◆ OBIETTIVI:
a - Quale premio ha vinto il romanzo Aspettando giustizia, secondo il brano su Luca Orioli?
b - Prosegui il brano su Luca Orioli dal punto in cui si ferma.

◆ BRANO DEL DOCUMENTO:
I genitori di Luca Orioli, Giuseppe e Olimpia, non credono a questa versione e il papà per cinque anni, tutti i giorni, va nella stazione dei carabinieri di Policoro, si siede e aspetta. Finché un giorno arriva il nuovo capitano, Salvino Paternò, e gli chiede chi è, cosa ci fa lì, cosa vuole e perché tutti i giorni aspetta immobile sulla stessa sedia in sala d’attesa.
Il romanzo-verità Aspettando giustizia, di Angelo Jannone (Secop, pp.208, 13, vincitore del premio Rosario Livatino 2015) comindel cia da qui, da un’attesa lunga, infinita, assurda, per una giustizia che non è arrivata mai e chissà se mai arriverà, tra depistaggi acclarati, false testimonianze e false perizie, clamorose manomissioni della scena del delitto e tutto quanto potesse servire a nascondere «un segreto terribile», che Marirosa svela a Luca e che costa la vita a entrambi. Ma la giustizia in questo caso non fa «il suo corso», non ne vuole sapere, non parte e non arriva, si fa attendere, proprio come Godot, mentre il circo della vita propone sempre gli stessi numeri, e anche se acrobati e pagliacci cambiano, l’importante è che recitino sempre la stessa parte.

◆ VOCI RIPORTATE:
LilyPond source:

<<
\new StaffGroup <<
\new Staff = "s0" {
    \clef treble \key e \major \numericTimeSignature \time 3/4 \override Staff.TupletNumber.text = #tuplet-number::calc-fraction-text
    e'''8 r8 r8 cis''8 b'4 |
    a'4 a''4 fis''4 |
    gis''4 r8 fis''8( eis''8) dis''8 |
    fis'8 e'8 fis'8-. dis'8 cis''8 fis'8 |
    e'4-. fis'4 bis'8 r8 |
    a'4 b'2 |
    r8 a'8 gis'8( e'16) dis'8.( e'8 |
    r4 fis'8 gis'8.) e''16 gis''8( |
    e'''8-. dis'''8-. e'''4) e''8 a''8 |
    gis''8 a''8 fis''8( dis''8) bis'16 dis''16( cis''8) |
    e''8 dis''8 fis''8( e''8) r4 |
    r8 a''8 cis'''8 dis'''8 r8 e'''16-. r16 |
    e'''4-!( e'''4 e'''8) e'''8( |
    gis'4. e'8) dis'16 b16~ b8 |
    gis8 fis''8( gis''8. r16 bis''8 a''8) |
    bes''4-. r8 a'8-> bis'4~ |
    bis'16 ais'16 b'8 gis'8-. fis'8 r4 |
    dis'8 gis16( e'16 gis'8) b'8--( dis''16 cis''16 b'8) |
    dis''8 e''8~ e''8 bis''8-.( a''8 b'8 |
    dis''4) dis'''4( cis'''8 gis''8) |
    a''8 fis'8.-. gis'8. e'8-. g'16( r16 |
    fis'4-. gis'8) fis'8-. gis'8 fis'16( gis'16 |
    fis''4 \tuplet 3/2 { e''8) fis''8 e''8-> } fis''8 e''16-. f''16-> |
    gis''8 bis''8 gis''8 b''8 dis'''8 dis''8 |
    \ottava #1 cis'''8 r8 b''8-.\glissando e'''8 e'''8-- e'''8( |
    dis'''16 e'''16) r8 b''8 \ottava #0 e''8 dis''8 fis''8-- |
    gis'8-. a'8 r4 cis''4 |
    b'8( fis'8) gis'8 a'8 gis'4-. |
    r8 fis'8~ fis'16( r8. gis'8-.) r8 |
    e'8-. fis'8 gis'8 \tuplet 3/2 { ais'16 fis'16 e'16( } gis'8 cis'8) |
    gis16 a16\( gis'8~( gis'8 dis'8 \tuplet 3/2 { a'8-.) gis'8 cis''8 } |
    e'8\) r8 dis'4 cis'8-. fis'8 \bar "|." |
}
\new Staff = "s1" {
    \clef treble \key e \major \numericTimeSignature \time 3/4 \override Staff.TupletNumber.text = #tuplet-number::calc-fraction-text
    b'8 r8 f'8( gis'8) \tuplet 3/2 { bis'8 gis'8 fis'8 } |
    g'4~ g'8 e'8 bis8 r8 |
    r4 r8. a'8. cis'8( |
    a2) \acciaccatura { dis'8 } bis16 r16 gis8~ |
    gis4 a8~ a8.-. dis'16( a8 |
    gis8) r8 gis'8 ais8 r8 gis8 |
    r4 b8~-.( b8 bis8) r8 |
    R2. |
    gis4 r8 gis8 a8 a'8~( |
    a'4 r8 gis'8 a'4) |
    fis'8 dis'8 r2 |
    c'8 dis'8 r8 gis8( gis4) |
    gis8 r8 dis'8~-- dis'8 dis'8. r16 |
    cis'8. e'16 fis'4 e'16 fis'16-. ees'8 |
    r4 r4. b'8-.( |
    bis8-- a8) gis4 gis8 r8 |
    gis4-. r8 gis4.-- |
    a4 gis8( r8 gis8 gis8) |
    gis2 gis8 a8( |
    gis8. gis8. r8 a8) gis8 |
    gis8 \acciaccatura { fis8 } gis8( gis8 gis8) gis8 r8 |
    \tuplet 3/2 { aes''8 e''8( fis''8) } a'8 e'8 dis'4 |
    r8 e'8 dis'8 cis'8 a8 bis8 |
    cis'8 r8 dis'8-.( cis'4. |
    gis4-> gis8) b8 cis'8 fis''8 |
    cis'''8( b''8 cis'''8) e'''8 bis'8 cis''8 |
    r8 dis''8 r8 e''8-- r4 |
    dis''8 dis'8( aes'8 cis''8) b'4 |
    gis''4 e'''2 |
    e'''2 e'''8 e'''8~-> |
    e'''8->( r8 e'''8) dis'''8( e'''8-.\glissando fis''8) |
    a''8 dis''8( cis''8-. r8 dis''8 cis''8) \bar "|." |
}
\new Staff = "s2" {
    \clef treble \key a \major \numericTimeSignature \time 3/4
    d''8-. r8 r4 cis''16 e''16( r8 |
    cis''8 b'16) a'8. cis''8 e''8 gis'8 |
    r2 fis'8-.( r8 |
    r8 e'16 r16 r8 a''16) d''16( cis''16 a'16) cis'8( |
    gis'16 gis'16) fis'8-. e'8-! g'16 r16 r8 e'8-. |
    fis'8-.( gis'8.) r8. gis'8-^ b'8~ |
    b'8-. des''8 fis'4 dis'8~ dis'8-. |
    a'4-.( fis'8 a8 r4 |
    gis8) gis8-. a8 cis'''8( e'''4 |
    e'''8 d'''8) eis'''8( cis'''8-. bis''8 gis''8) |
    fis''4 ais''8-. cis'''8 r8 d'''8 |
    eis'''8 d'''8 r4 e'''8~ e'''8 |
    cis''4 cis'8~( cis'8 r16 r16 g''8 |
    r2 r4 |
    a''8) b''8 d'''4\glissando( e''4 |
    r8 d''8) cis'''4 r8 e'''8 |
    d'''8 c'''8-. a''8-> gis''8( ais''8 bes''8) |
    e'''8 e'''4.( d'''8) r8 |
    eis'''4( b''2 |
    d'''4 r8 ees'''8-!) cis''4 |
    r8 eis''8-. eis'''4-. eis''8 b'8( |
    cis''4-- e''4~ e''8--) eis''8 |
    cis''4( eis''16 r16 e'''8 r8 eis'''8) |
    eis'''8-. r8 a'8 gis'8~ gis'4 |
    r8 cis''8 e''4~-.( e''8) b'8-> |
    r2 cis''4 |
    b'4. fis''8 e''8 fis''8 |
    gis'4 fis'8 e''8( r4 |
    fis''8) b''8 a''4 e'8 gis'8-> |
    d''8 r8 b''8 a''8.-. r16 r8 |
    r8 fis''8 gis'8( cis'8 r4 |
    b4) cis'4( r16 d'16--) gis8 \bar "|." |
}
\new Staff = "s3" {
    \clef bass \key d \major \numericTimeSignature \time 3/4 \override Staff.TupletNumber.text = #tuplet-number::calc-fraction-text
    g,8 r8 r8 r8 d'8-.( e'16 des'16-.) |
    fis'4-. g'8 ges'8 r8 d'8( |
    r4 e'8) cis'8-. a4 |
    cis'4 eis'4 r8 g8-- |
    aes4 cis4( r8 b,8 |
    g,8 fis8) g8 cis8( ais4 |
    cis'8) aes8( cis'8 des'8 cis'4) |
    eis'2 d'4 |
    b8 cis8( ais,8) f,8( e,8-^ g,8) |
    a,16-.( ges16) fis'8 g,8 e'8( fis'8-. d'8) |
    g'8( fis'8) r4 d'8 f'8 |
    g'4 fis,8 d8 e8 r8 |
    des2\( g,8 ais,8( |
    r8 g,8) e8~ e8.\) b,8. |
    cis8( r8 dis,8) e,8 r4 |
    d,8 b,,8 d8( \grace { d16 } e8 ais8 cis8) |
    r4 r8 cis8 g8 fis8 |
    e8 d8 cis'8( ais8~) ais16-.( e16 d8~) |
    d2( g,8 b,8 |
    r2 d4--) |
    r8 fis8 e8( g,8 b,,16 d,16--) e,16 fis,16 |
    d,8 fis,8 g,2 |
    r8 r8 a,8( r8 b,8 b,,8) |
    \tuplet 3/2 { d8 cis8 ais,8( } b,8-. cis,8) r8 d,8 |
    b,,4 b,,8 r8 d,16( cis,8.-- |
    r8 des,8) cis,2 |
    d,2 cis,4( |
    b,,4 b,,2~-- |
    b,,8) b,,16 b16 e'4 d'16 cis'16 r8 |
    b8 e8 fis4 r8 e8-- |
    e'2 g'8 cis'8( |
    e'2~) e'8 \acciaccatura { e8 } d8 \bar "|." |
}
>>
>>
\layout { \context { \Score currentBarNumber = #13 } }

◆ RISULTATI PER COMPITO:
a - Il premio Rosario Livatino 2015.

b -
Si riesumano i cadaveri, una nuova perizia afferma con forza che si tratta di evidente omicidio, caso si discute anche in Parlamento, il ministro della Giustizia, Piero Fassino, nel 2000 parla di «insufficienza degli accertamenti espletati», e tuttavia non accade nulla. Il papà di Luca intanto muore e ad aspettare giustizia resta sua madre, Olimpia, che nel libro di Jannone compare tra i molti personaggi veri, accanto a quelli ai quali l’autore ha preferito dare nomi «di fantasia». Jannone, un ex carabiniere (colonnello dei Ros, il primo a infiltrarsi nella ‘ndrangheta) non è alla sua prima prova. Si è fatto già apprezzare in Eroi silenziosi per il suo modo di scrivere «pulito» e per la sua capacità di imbastire dialoghi credibili tra i personaggi, i cui ritratti rivelano l’occhio esperto dell’investigatore.
Questa volta ha fatto anche di meglio. Non solo perché si è misurato con un protagonista che è stato carabiniere come lui senza scadere nella retorica «di corpo» — il capitano Paternò oggi è in congedo e per questa indagine venne trasferito con l’intero nucleo operativo — ma anche perché è riuscito a raccontare una storia nera di (in)giustizia evitando l’incenso, il martirologio e tutti quei luoghi comuni da antimafia da salotto.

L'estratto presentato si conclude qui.